Step 3: Build your test environment
You can test the Agent in an internal preview environment to see exactly how it will look and behave, without any prospects seeing it. We recommend a time-boxed testing phase where your team uses real buyer questions to validate performance before deploying it.
Source a range of prospect conversations to test against. For example, a complex sales conversation that involves multiple questions about pricing, fit, and implementation.
Take this a step further and prepare variations of the same questions to test how the Agent adapts to different types of communication and conversation context:
- Difficult questions that require information from multiple sources to answer.
- Different phrasings of the same question.

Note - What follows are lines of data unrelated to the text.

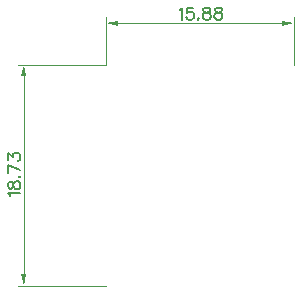
<source format=gbr>
G04 DipTrace 3.2.0.1*
G04 TopDimension.gbr*
%MOMM*%
G04 #@! TF.FileFunction,Drawing,Top*
G04 #@! TF.Part,Single*
%ADD13C,0.035*%
%ADD47C,0.15686*%
%FSLAX35Y35*%
G04*
G71*
G90*
G75*
G01*
G04 TopDimension*
%LPD*%
X158750Y3397250D2*
D13*
Y3796500D1*
X1746250Y3397250D2*
Y3796500D1*
X952500Y3746500D2*
X258750D1*
G36*
X158750D2*
X258750Y3766500D1*
Y3726500D1*
X158750Y3746500D1*
G37*
X952500D2*
D13*
X1646250D1*
G36*
X1746250D2*
X1646250Y3726500D1*
Y3766500D1*
X1746250Y3746500D1*
G37*
X158750Y3397250D2*
D13*
X-589750D1*
X158750Y1524000D2*
X-589750D1*
X-539750Y2460625D2*
Y3297250D1*
G36*
Y3397250D2*
X-519750Y3297250D1*
X-559750D1*
X-539750Y3397250D1*
G37*
Y2460625D2*
D13*
Y1624000D1*
G36*
Y1524000D2*
X-559750Y1624000D1*
X-519750D1*
X-539750Y1524000D1*
G37*
X778552Y3860061D2*
D47*
X788323Y3865003D1*
X802923Y3879491D1*
Y3777515D1*
X892583Y3879491D2*
X844066D1*
X839237Y3835803D1*
X844066Y3840632D1*
X858666Y3845574D1*
X873154D1*
X887754Y3840632D1*
X897524Y3830974D1*
X902354Y3816374D1*
Y3806715D1*
X897524Y3792115D1*
X887754Y3782345D1*
X873154Y3777515D1*
X858666D1*
X844066Y3782345D1*
X839237Y3787286D1*
X834295Y3796945D1*
X938555Y3787286D2*
X933726Y3782345D1*
X938555Y3777515D1*
X943497Y3782345D1*
X938555Y3787286D1*
X999128Y3879491D2*
X984640Y3874661D1*
X979699Y3865003D1*
Y3855232D1*
X984640Y3845574D1*
X994299Y3840632D1*
X1013728Y3835803D1*
X1028328Y3830974D1*
X1037986Y3821203D1*
X1042816Y3811545D1*
Y3796945D1*
X1037986Y3787286D1*
X1033157Y3782345D1*
X1018557Y3777515D1*
X999128D1*
X984640Y3782345D1*
X979699Y3787286D1*
X974870Y3796945D1*
Y3811545D1*
X979699Y3821203D1*
X989470Y3830974D1*
X1003957Y3835803D1*
X1023386Y3840632D1*
X1033157Y3845574D1*
X1037986Y3855232D1*
Y3865003D1*
X1033157Y3874661D1*
X1018557Y3879491D1*
X999128D1*
X1098447D2*
X1083959Y3874661D1*
X1079017Y3865003D1*
Y3855232D1*
X1083959Y3845574D1*
X1093617Y3840632D1*
X1113047Y3835803D1*
X1127647Y3830974D1*
X1137305Y3821203D1*
X1142134Y3811545D1*
Y3796945D1*
X1137305Y3787286D1*
X1132476Y3782345D1*
X1117876Y3777515D1*
X1098447D1*
X1083959Y3782345D1*
X1079017Y3787286D1*
X1074188Y3796945D1*
Y3811545D1*
X1079017Y3821203D1*
X1088788Y3830974D1*
X1103276Y3835803D1*
X1122705Y3840632D1*
X1132476Y3845574D1*
X1137305Y3855232D1*
Y3865003D1*
X1132476Y3874661D1*
X1117876Y3879491D1*
X1098447D1*
X-653311Y2286621D2*
X-658253Y2296392D1*
X-672741Y2310992D1*
X-570765D1*
X-672741Y2366623D2*
X-667911Y2352135D1*
X-658253Y2347193D1*
X-648482D1*
X-638824Y2352135D1*
X-633882Y2361793D1*
X-629053Y2381223D1*
X-624224Y2395823D1*
X-614453Y2405481D1*
X-604795Y2410310D1*
X-590195D1*
X-580536Y2405481D1*
X-575595Y2400652D1*
X-570765Y2386052D1*
Y2366623D1*
X-575595Y2352135D1*
X-580536Y2347193D1*
X-590195Y2342364D1*
X-604795D1*
X-614453Y2347193D1*
X-624224Y2356964D1*
X-629053Y2371452D1*
X-633882Y2390881D1*
X-638824Y2400652D1*
X-648482Y2405481D1*
X-658253D1*
X-667911Y2400652D1*
X-672741Y2386052D1*
Y2366623D1*
X-580536Y2446512D2*
X-575595Y2441683D1*
X-570765Y2446512D1*
X-575595Y2451454D1*
X-580536Y2446512D1*
X-570765Y2502255D2*
X-672741Y2550885D1*
Y2482826D1*
Y2592028D2*
Y2645374D1*
X-633882Y2616286D1*
Y2630886D1*
X-629053Y2640545D1*
X-624224Y2645374D1*
X-609624Y2650316D1*
X-599965D1*
X-585365Y2645374D1*
X-575595Y2635716D1*
X-570765Y2621116D1*
Y2606516D1*
X-575595Y2592028D1*
X-580536Y2587199D1*
X-590195Y2582257D1*
M02*

</source>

- Incomplete or fragmented queries.
- Conversations with various levels of formality.
The goal is to simulate what happens in reality. Any Agent can look impressive in a controlled setting, but performing well when faced with real challenges buyers bring is what separates "good enough" from great.

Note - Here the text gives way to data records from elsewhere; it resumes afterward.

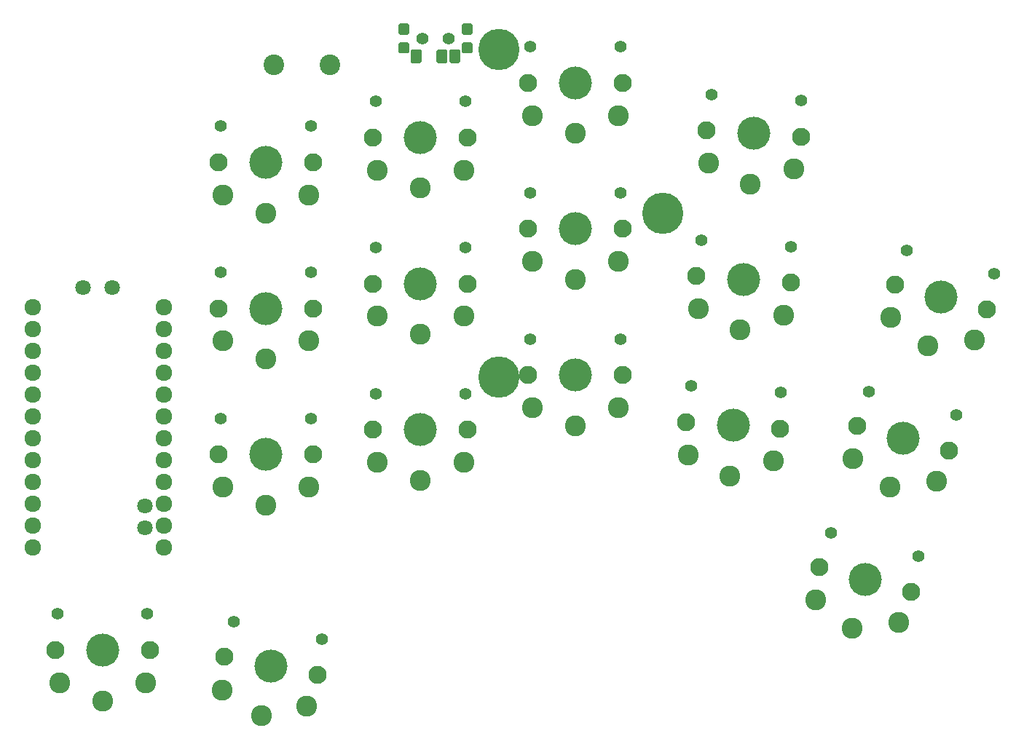
<source format=gbs>
G04 #@! TF.GenerationSoftware,KiCad,Pcbnew,5.1.10*
G04 #@! TF.CreationDate,2021-06-10T13:23:10+01:00*
G04 #@! TF.ProjectId,hypergolic_left,68797065-7267-46f6-9c69-635f6c656674,0.1*
G04 #@! TF.SameCoordinates,Original*
G04 #@! TF.FileFunction,Soldermask,Bot*
G04 #@! TF.FilePolarity,Negative*
%FSLAX46Y46*%
G04 Gerber Fmt 4.6, Leading zero omitted, Abs format (unit mm)*
G04 Created by KiCad (PCBNEW 5.1.10) date 2021-06-10 13:23:10*
%MOMM*%
%LPD*%
G01*
G04 APERTURE LIST*
%ADD10C,2.101800*%
%ADD11C,1.390600*%
%ADD12C,2.432000*%
%ADD13C,3.829000*%
%ADD14C,1.797000*%
%ADD15C,1.924000*%
%ADD16C,4.800000*%
%ADD17C,1.400000*%
%ADD18C,2.400000*%
G04 APERTURE END LIST*
D10*
X64760000Y-75064000D03*
X53760000Y-75064000D03*
D11*
X54040000Y-70864000D03*
D12*
X59260000Y-80964000D03*
X64260000Y-78864000D03*
D13*
X59260000Y-75064000D03*
D12*
X54260000Y-78864000D03*
D11*
X64480000Y-70864000D03*
D10*
X121461302Y-38109261D03*
X110488098Y-37341939D03*
D11*
X111060393Y-33171702D03*
D12*
X115563137Y-43611228D03*
X120697446Y-41865126D03*
D13*
X115974700Y-37725600D03*
D12*
X110721805Y-41167561D03*
D11*
X121474962Y-33899960D03*
D10*
X64760000Y-58064000D03*
X53760000Y-58064000D03*
D11*
X54040000Y-53864000D03*
D12*
X59260000Y-63964000D03*
X64260000Y-61864000D03*
D13*
X59260000Y-58064000D03*
D12*
X54260000Y-61864000D03*
D11*
X64480000Y-53864000D03*
D10*
X45794000Y-97790000D03*
X34794000Y-97790000D03*
D11*
X35074000Y-93590000D03*
D12*
X40294000Y-103690000D03*
X45294000Y-101590000D03*
D13*
X40294000Y-97790000D03*
D12*
X35294000Y-101590000D03*
D11*
X45514000Y-93590000D03*
D10*
X65250950Y-100707449D03*
X54453050Y-98608551D03*
D11*
X55529304Y-94539143D03*
D12*
X58726227Y-105449600D03*
X64035062Y-104342228D03*
D13*
X59852000Y-99658000D03*
D12*
X54218790Y-102434138D03*
D11*
X65777492Y-96531189D03*
D10*
X82760000Y-72189000D03*
X71760000Y-72189000D03*
D11*
X72040000Y-67989000D03*
D12*
X77260000Y-78089000D03*
X82260000Y-75989000D03*
D13*
X77260000Y-72189000D03*
D12*
X72260000Y-75989000D03*
D11*
X82480000Y-67989000D03*
D10*
X100760000Y-65814000D03*
X89760000Y-65814000D03*
D11*
X90040000Y-61614000D03*
D12*
X95260000Y-71714000D03*
X100260000Y-69614000D03*
D13*
X95260000Y-65814000D03*
D12*
X90260000Y-69614000D03*
D11*
X100480000Y-61614000D03*
D10*
X119089302Y-72031361D03*
X108116098Y-71264039D03*
D11*
X108688393Y-67093802D03*
D12*
X113191137Y-77533328D03*
X118325446Y-75787226D03*
D13*
X113602700Y-71647700D03*
D12*
X108349805Y-75089661D03*
D11*
X119102962Y-67822060D03*
D10*
X82760000Y-55184000D03*
X71760000Y-55184000D03*
D11*
X72040000Y-50984000D03*
D12*
X77260000Y-61084000D03*
X82260000Y-58984000D03*
D13*
X77260000Y-55184000D03*
D12*
X72260000Y-58984000D03*
D11*
X82480000Y-50984000D03*
D10*
X100760000Y-48814000D03*
X89760000Y-48814000D03*
D11*
X90040000Y-44614000D03*
D12*
X95260000Y-54714000D03*
X100260000Y-52614000D03*
D13*
X95260000Y-48814000D03*
D12*
X90260000Y-52614000D03*
D11*
X100480000Y-44614000D03*
D10*
X120275502Y-55067861D03*
X109302298Y-54300539D03*
D11*
X109874593Y-50130302D03*
D12*
X114377337Y-60569828D03*
X119511646Y-58823726D03*
D13*
X114788900Y-54684200D03*
D12*
X109536005Y-58126161D03*
D11*
X120289162Y-50858560D03*
D10*
X64760000Y-41064000D03*
X53760000Y-41064000D03*
D11*
X54040000Y-36864000D03*
D12*
X59260000Y-46964000D03*
X64260000Y-44864000D03*
D13*
X59260000Y-41064000D03*
D12*
X54260000Y-44864000D03*
D11*
X64480000Y-36864000D03*
D10*
X82760000Y-38184000D03*
X71760000Y-38184000D03*
D11*
X72040000Y-33984000D03*
D12*
X77260000Y-44084000D03*
X82260000Y-41984000D03*
D13*
X77260000Y-38184000D03*
D12*
X72260000Y-41984000D03*
D11*
X82480000Y-33984000D03*
D10*
X100760000Y-31824000D03*
X89760000Y-31824000D03*
D11*
X90040000Y-27624000D03*
D12*
X95260000Y-37724000D03*
X100260000Y-35624000D03*
D13*
X95260000Y-31824000D03*
D12*
X90260000Y-35624000D03*
D11*
X100480000Y-27624000D03*
D14*
X45212000Y-81026000D03*
X45212000Y-83566000D03*
D15*
X32166600Y-57912000D03*
X32166600Y-60452000D03*
X32166600Y-62992000D03*
X32166600Y-65532000D03*
X32166600Y-68072000D03*
X32166600Y-70612000D03*
X32166600Y-73152000D03*
X32166600Y-75692000D03*
X32166600Y-78232000D03*
X32166600Y-80772000D03*
X32166600Y-83312000D03*
X32166600Y-85852000D03*
X47386600Y-85852000D03*
X47386600Y-83312000D03*
X47386600Y-80772000D03*
X47386600Y-78232000D03*
X47386600Y-75692000D03*
X47386600Y-73152000D03*
X47386600Y-70612000D03*
X47386600Y-68072000D03*
X47386600Y-65532000D03*
X47386600Y-62992000D03*
X47386600Y-60452000D03*
X47386600Y-57912000D03*
D14*
X41402000Y-55626000D03*
D16*
X105410000Y-46990000D03*
X86360000Y-66040000D03*
X86360000Y-27940000D03*
D10*
X134280092Y-91009205D03*
X123654908Y-88162195D03*
D11*
X125012407Y-84177776D03*
D12*
X127440468Y-95284662D03*
X132813617Y-94550313D03*
D13*
X128967500Y-89585700D03*
D12*
X123154358Y-91962123D03*
D11*
X135096673Y-86879847D03*
D10*
X138681292Y-74583605D03*
X128056108Y-71736595D03*
D11*
X129413607Y-67752176D03*
D12*
X131841668Y-78859062D03*
X137214817Y-78124713D03*
D13*
X133368700Y-73160100D03*
D12*
X127555558Y-75536523D03*
D11*
X139497873Y-70454247D03*
D10*
X143081192Y-58162905D03*
X132456008Y-55315895D03*
D11*
X133813507Y-51331476D03*
D12*
X136241568Y-62438362D03*
X141614717Y-61704013D03*
D13*
X137768600Y-56739400D03*
D12*
X131955458Y-59115823D03*
D11*
X143897773Y-54033547D03*
G36*
G01*
X83344000Y-25120000D02*
X83344000Y-26020000D01*
G75*
G02*
X83144000Y-26220000I-200000J0D01*
G01*
X82244000Y-26220000D01*
G75*
G02*
X82044000Y-26020000I0J200000D01*
G01*
X82044000Y-25120000D01*
G75*
G02*
X82244000Y-24920000I200000J0D01*
G01*
X83144000Y-24920000D01*
G75*
G02*
X83344000Y-25120000I0J-200000D01*
G01*
G37*
G36*
G01*
X83344000Y-27320000D02*
X83344000Y-28220000D01*
G75*
G02*
X83144000Y-28420000I-200000J0D01*
G01*
X82244000Y-28420000D01*
G75*
G02*
X82044000Y-28220000I0J200000D01*
G01*
X82044000Y-27320000D01*
G75*
G02*
X82244000Y-27120000I200000J0D01*
G01*
X83144000Y-27120000D01*
G75*
G02*
X83344000Y-27320000I0J-200000D01*
G01*
G37*
G36*
G01*
X75944000Y-27320000D02*
X75944000Y-28220000D01*
G75*
G02*
X75744000Y-28420000I-200000J0D01*
G01*
X74844000Y-28420000D01*
G75*
G02*
X74644000Y-28220000I0J200000D01*
G01*
X74644000Y-27320000D01*
G75*
G02*
X74844000Y-27120000I200000J0D01*
G01*
X75744000Y-27120000D01*
G75*
G02*
X75944000Y-27320000I0J-200000D01*
G01*
G37*
G36*
G01*
X75944000Y-25120000D02*
X75944000Y-26020000D01*
G75*
G02*
X75744000Y-26220000I-200000J0D01*
G01*
X74844000Y-26220000D01*
G75*
G02*
X74644000Y-26020000I0J200000D01*
G01*
X74644000Y-25120000D01*
G75*
G02*
X74844000Y-24920000I200000J0D01*
G01*
X75744000Y-24920000D01*
G75*
G02*
X75944000Y-25120000I0J-200000D01*
G01*
G37*
G36*
G01*
X77394000Y-28120000D02*
X77394000Y-29370000D01*
G75*
G02*
X77194000Y-29570000I-200000J0D01*
G01*
X76294000Y-29570000D01*
G75*
G02*
X76094000Y-29370000I0J200000D01*
G01*
X76094000Y-28120000D01*
G75*
G02*
X76294000Y-27920000I200000J0D01*
G01*
X77194000Y-27920000D01*
G75*
G02*
X77394000Y-28120000I0J-200000D01*
G01*
G37*
G36*
G01*
X81894000Y-28120000D02*
X81894000Y-29370000D01*
G75*
G02*
X81694000Y-29570000I-200000J0D01*
G01*
X80794000Y-29570000D01*
G75*
G02*
X80594000Y-29370000I0J200000D01*
G01*
X80594000Y-28120000D01*
G75*
G02*
X80794000Y-27920000I200000J0D01*
G01*
X81694000Y-27920000D01*
G75*
G02*
X81894000Y-28120000I0J-200000D01*
G01*
G37*
G36*
G01*
X80394000Y-28120000D02*
X80394000Y-29370000D01*
G75*
G02*
X80194000Y-29570000I-200000J0D01*
G01*
X79294000Y-29570000D01*
G75*
G02*
X79094000Y-29370000I0J200000D01*
G01*
X79094000Y-28120000D01*
G75*
G02*
X79294000Y-27920000I200000J0D01*
G01*
X80194000Y-27920000D01*
G75*
G02*
X80394000Y-28120000I0J-200000D01*
G01*
G37*
D17*
X80494000Y-26670000D03*
X77494000Y-26670000D03*
D18*
X66698000Y-29718000D03*
X60198000Y-29718000D03*
D14*
X37998000Y-55626000D03*
M02*

</source>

If you're evaluating more than one solution, make sure you set up your Agents in the same way for a fair comparison. Run the exact same set of sample conversations through each solution's test environment so you can accurately evaluate them side-by-side.
Step 4: Score performance and analyze results
Run your test conversations through the Agent and evaluate results through your two performance lenses:
- Business performance How well does it deliver results?

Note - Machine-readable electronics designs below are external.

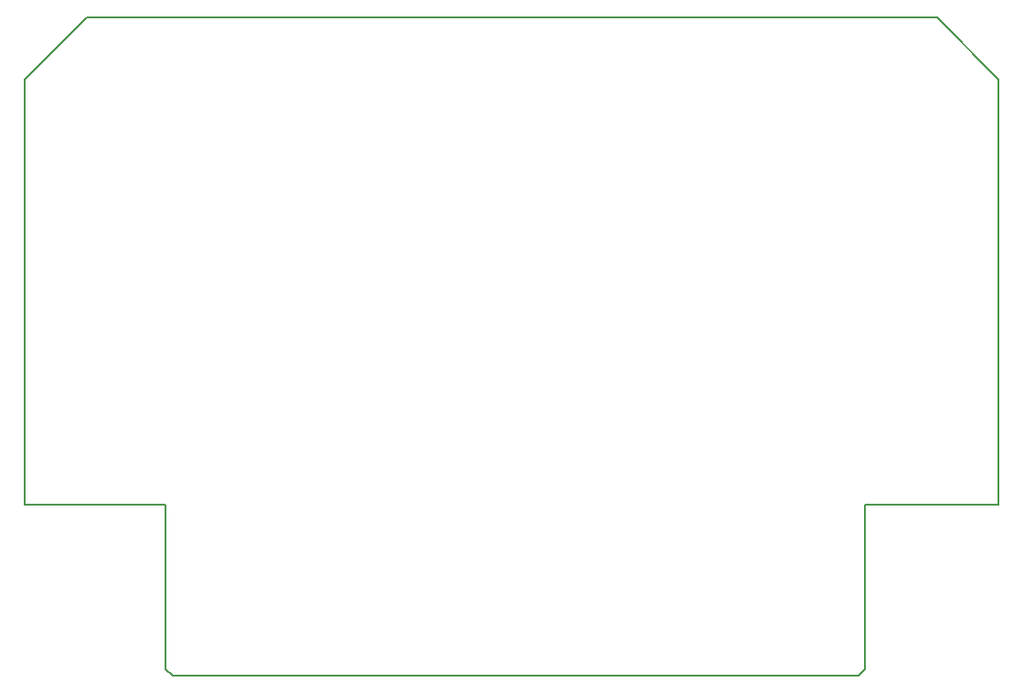
<source format=gbr>
G04 DipTrace 2.4.0.2*
%INBoardOutline.gbr*%
%MOIN*%
%ADD11C,0.0055*%
%FSLAX44Y44*%
G04*
G70*
G90*
G75*
G01*
%LNBoardOutline*%
%LPD*%
X6187Y27937D2*
D11*
X37187D1*
X39437Y25687D1*
Y10187D1*
X34562D1*
Y4187D1*
X34312Y3937D1*
X9312D1*
X9062Y4187D1*
Y10187D1*
X3937D1*
Y25687D1*
X6187Y27937D1*
M02*

</source>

- Conversation quality How well does it communicate?
| Metric | What to measure |
|---|---|
| Completion rate | In what percentage of conversations did the Agent successfully reach a routing decision? |
| Contact capture rate | In how many conversations did the user provide name and phone/email? |
| Qualification rate | What percentage of conversations are routed to sales or self-serve? |
| Disengaged conversations | How many prospects dropped off or disengaged from the conversation with the Agent? |
In addition, track how these results translate into downstream outcomes like meetings booked and pipeline created to understand overall business impact.
| Metric | What to measure |
|---|---|
| Accuracy |
|
| Behavior |
|
| Experience |
|
Step 5: Decide whether the Agent is the right fit
Weigh your findings based on your personal priorities. If accuracy is non-negotiable, don't compromise on it. If deployment speed is a constraint, factor in integration complexity and vendor setup time. If executive approval depends on a specific metric, make sure your evaluation was designed to produce it.
The trade-offs you have to consider here are:
- If business performance is low, you'll struggle to show ROI.
- If conversation quality is bad, buyer trust may suffer.
Ultimately, the Agent you choose should be the one that fits your goals, supports your team, and will help you scale sustainably.